Maka, sebuah kerja kebudayaan yang sifat dasarnya adalah imanen dan semesta –bagi seluruh manusia yang dilingkupi maupun melingkupinya—sewajarnya mengikutsertakan semua elemen kerja dari sebuah bangsa. Termasuk dari para penyelenggara negara. Penafian afirmasi historis itu, justru akan membuat negara terasing dari kerja sejarah ini; merendahkan bahkan melumpuhkan kemampuan atau potensi-potensi terbaiknya.

Wajar dan alamiah pula karenanya, bila pemerintah atau penguasa (politik, ekonomi, dan sebagainya) turut berupaya agar proses kebudayaan dapat berlangsung dengan caranya yang terbaik. Cara yang sebenarnya sudah diwariskan oleh bangsa-bangsa di nusantara ini, yang sudah memiliki kurun –menurut banyak catatan—lebih dari dua milenia ini.

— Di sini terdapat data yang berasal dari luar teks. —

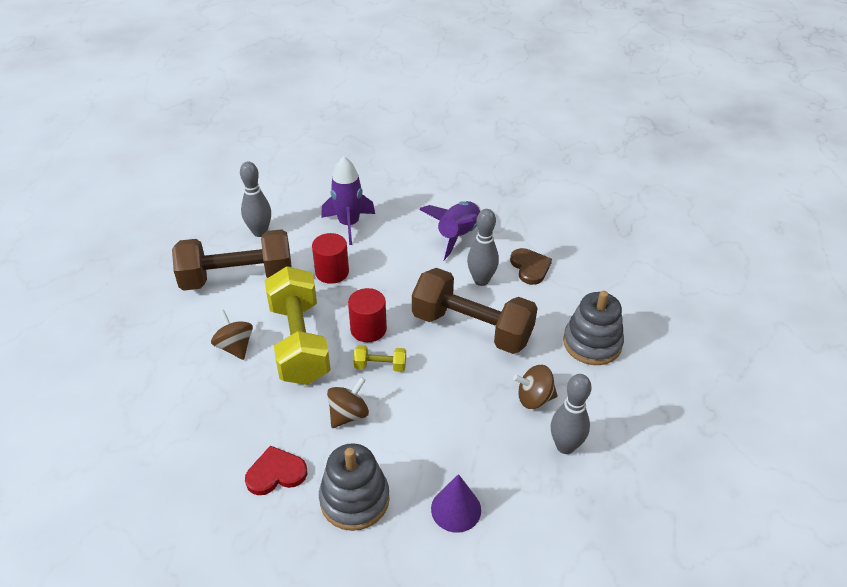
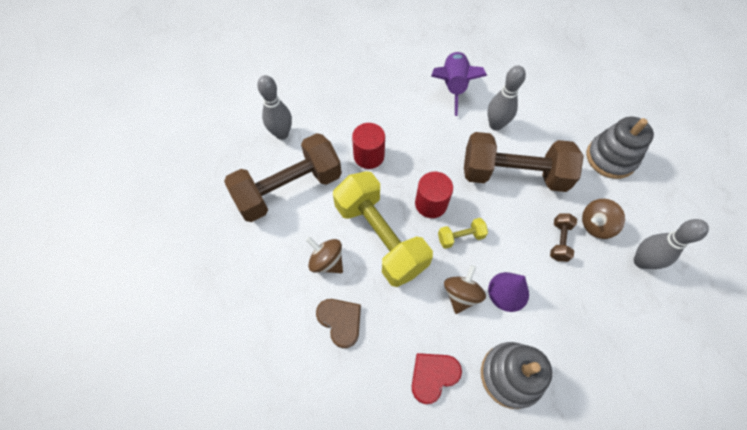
camera: 20 degrees left, 20 degrees up
purple rocket [321,156,375,245] -> none
purple cone [431,474,481,533] -> purple cone moved to [488,272,529,312]
brown heart [510,248,552,285] -> brown heart moved to [316,299,361,348]
none -> brown dumbbell [550,213,577,262]

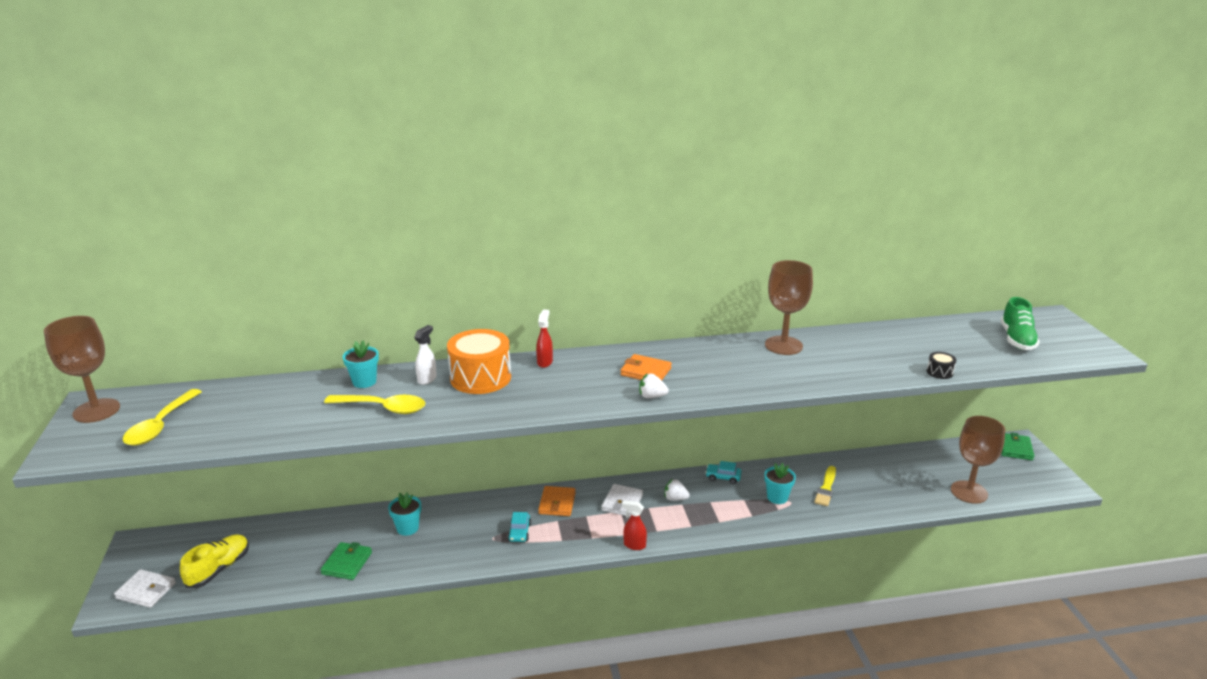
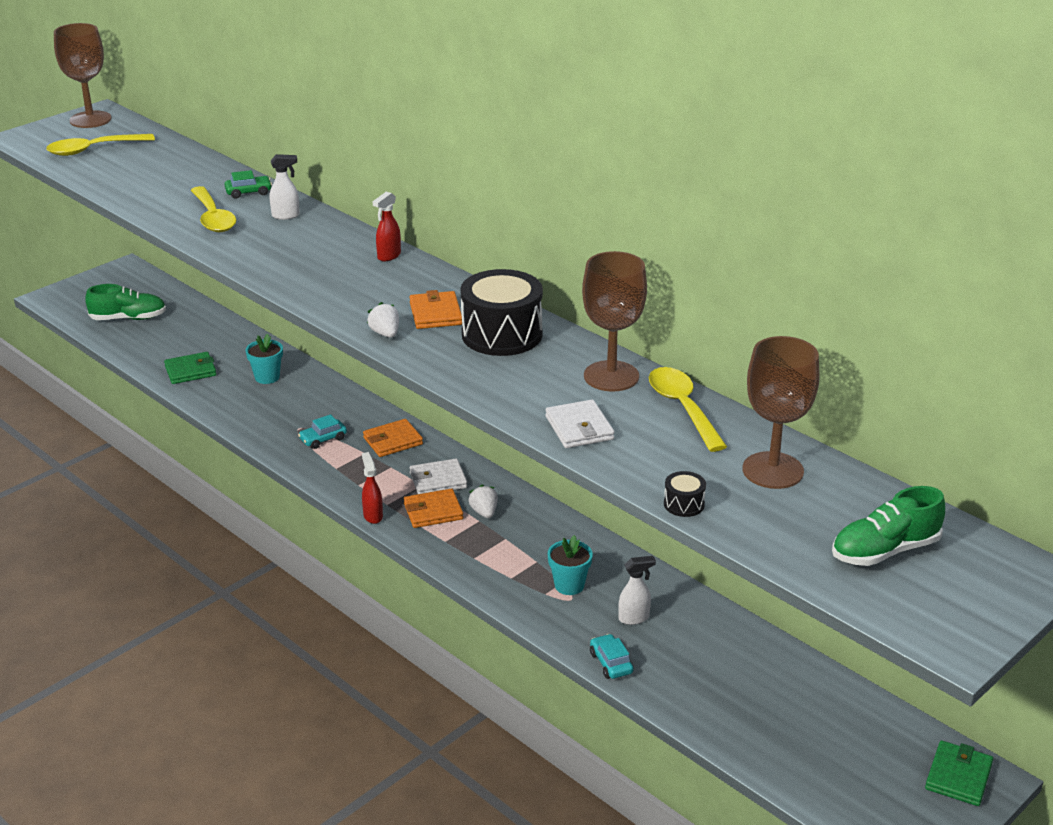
camera: 55 degrees right, 5 degrees up
white wallet [114,569,176,608] -> white wallet moved to [545,400,615,448]
yellow shoe [180,534,249,588] -> green shoe [85,284,166,320]
turquoise flower pot [343,341,379,388] -> green car [225,170,272,199]
orange drum [447,329,511,394] -> none
red spray bottle [536,309,553,368] -> red spray bottle turned 150 degrees clockwise [373,192,401,261]
turquoise car [705,461,742,484] -> turquoise car moved to [590,634,634,679]
yellow brush [814,466,836,506] -> white spray bottle [618,556,656,625]
brown goblet [951,416,1005,504] -> brown goblet moved to [742,336,820,489]
green wallet [1001,432,1034,460] -> green wallet turned 45 degrees counterclockwise [925,740,993,806]
none -> orange wallet [404,489,463,528]
none -> black drum [461,269,543,356]
none -> yellow spoon [649,367,727,452]

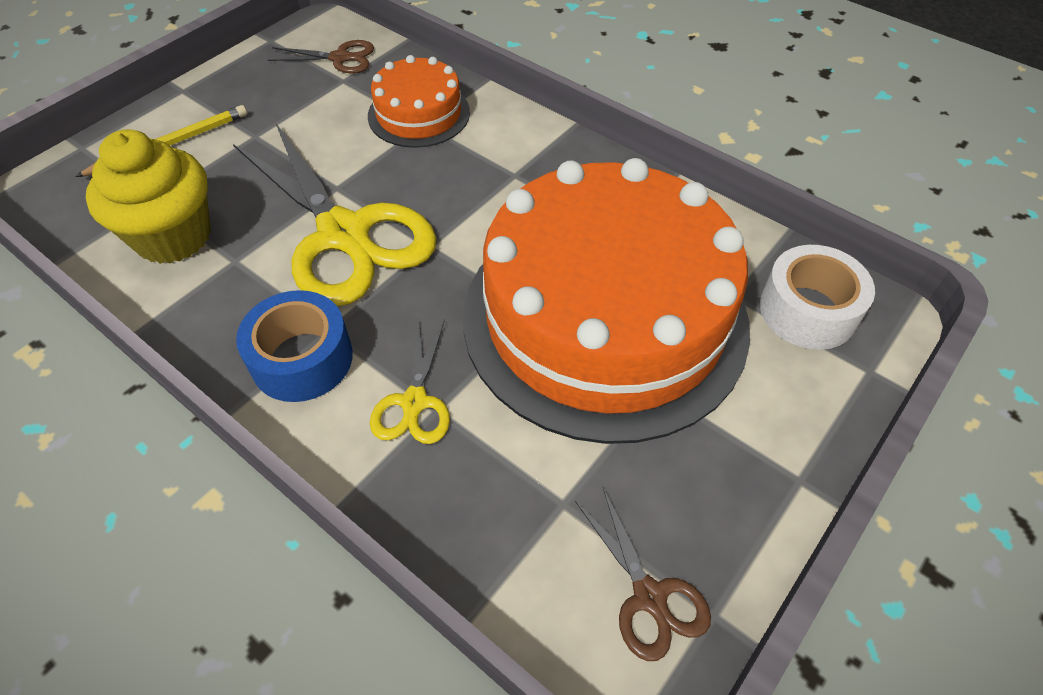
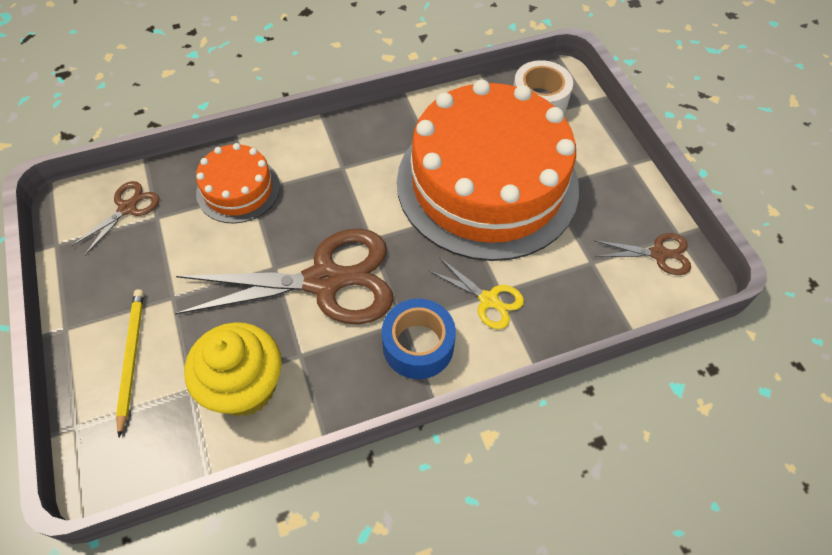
camera: 60 degrees left, 5 degrees up
yellow scissors [233,122,437,306] -> brown scissors [175,229,393,324]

Dalam arti ini, adalah obligasi alamiah bagi pemerintah untuk melengkapi proses itu dengan infrastruktur kebudayaan (kesenian tentu di dalamnya) yang mencukupi, ruang ekspresi yang kondusif, apresiasi (hingga ke tingkat penghargaan material) yang sepadan pada karya/produk maupun pelaku/produsennya, dan seterusnya. Bahkan secara langsung, bagus benar bila mereka terlibat langsung dalam semua tahap prosesus itu. Tidak saja, misalnya, membuka pameran, menonton pentas tari, atau mendukung secara pribadi pertunjukan teater. Namun juga berekspresi menggunakan kekayaan simbolik yang dihasilkan oleh kerja-kerja kebudayaan itu.

Penafian, apalagi penegasian, atas obligasi–yang sebenarnya konstitusional—ini, tidak hanya memberi ancaman bagi pemerintah itu sendiri (bukan sama sekali ancaman konyol yang dianggap berasal dari seniman, misalnya), tapi juga menjadi sumber kecemasan bagi cara hidup kita sebagai sebuah bangsa. Penempatan yang dominatif dari satu sektor pembangunan, katakan ekonomi, adalah jalan terbaik untuk terjadinya hal tersebut.

Senyum Itu

Adagium klasik bagi pemerintahan negara-negara ketiga (berkembang), lebih dulu ekonomi cukup sebelum hidup (kebudayaan) cukup, sekian lama sudah menjadi jebakan yang memerangkap kita berkali-kali dalam krisis. Walau sebenarnya, realitas hidup berbudaya kita yang cukup panjang telah sangat banyak mengajarkan: kebahagian –juga sebagai akhir dari perjuangan ekonomi, di antaranya—tidaklah semata karena limpahan harta.

Bagaimana hidup dapat tersenyum dalam pundi-pundi yang disimpan kecemasan dari kekikiran bahkan kedustaan koruptif? Tidakkah senyum itu dapat timbul saat kita leluasa beraktualisasi, menjalankan ritus mental-intelektual-spiritual, yang disediakan antara lain oleh agama, adat, dan seni, biarpun mungkin hanya sekadar nasi-ikan-sambal di piring makan siang kita, atau pondok, TV 14 inci dan sepeda motor cicilan kita miliki?

Apakah petani, buruh, guru, seniman, siapa pun dari mayoritas bangsa ini mesti didera dan dihela oleh nafsu jadi kaya-raya, jadi orang yang punya kuasa pada orang lain (lebih dari dirinya sendiri)? Saya kira, rakyat banyak itu tak membutuhkan siksa ideologi ekonomi semacam itu. Apa yang lebih mereka, kita, butuhkan adalah sebuah senyum, di bibir kehidupan kita.
Dimanakah senyum itu, di bibir kehidupanmu?